For several years, OSHA also has been very concerned about employers' deliberate policies which discouraged worker reporting of recordable cases, and taken action within its highly limited existing authority under Section 11(c) to stop them. However, OSHA was not the only party to the rulemaking that emphasized that employers affirmatively seek to reduce their reported injuries—without necessarily preventing them. As the National Federation of Independent Business, one of the largest and most sophisticated corporate lobbyists, stated it:

“[T]he proposed rule will make small businesses less likely to report injuries. NFIB expects that … many small businesses will report fewer injuries because the negative consequences of logging too many injuries will be so great.”

The stakes are simply too high for OSHA to allow employers to continue with these abusive policies, and its decision to make use of its full statutory and enforcement authority is long overdue.

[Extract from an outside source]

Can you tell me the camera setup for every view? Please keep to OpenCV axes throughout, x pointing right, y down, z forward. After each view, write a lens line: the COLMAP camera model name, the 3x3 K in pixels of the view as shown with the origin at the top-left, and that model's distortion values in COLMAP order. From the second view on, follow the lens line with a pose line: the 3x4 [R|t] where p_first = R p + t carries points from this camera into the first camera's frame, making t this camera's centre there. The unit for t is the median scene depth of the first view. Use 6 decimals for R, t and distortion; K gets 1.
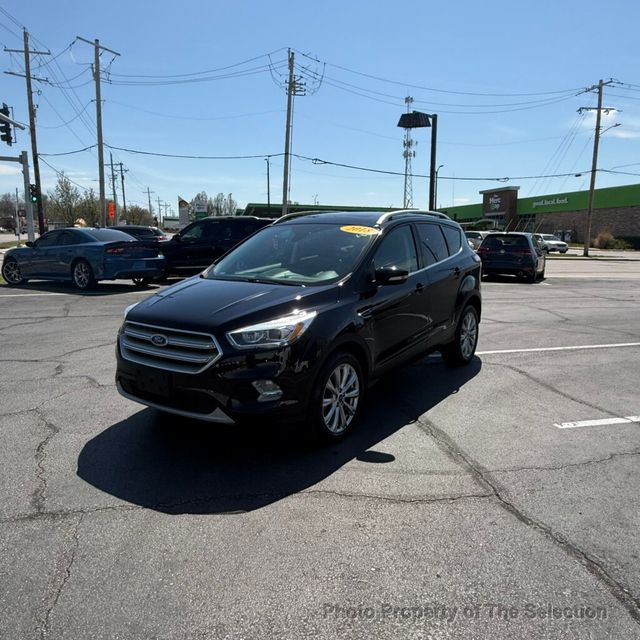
lens RADIAL K [[599.9, 0, 346.1], [0, 599.9, 320.0], [0, 0, 1]] dist [0.009490, 0.013039]
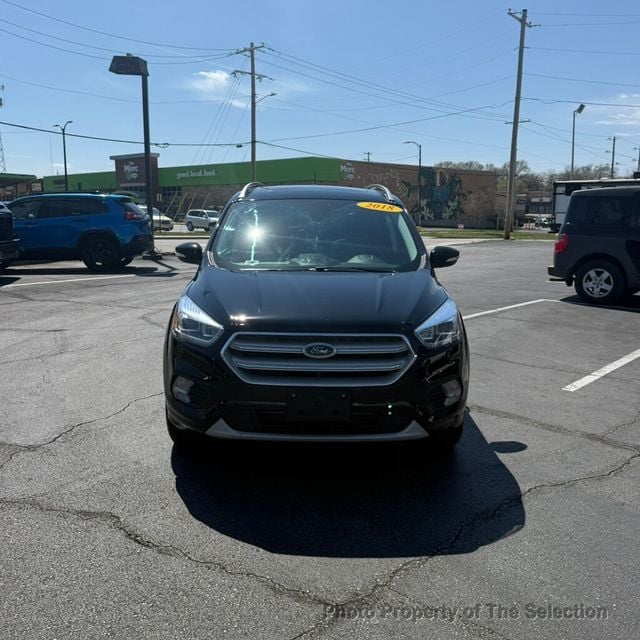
lens RADIAL K [[702.6, 0, 320.0], [0, 702.6, 320.0], [0, 0, 1]] dist [0.177373, -0.351054]
pose [[0.793588, -0.091778, 0.601494, -0.199331], [0.084007, 0.995618, 0.041078, -0.009982], [-0.602628, 0.017931, 0.797821, 0.065237]]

Eric Frumin is the Safety and Health Director for Change to Win, the partnership of four national labor unions founded in 2005 representing 4 million workers. He is a leading national trade union spokesperson on issues of job safety, health and disability, including OSHA standard setting and enforcement, and occupational disease and injury surveillance. He also has directed the safety and health programs for Change to Win-affiliated unions since 1974, and testifies frequently before congressional committees on workplace safety and health and related issues.

This BNA Insights does not represent the views of Bloomberg BNA, which welcomes other points of view.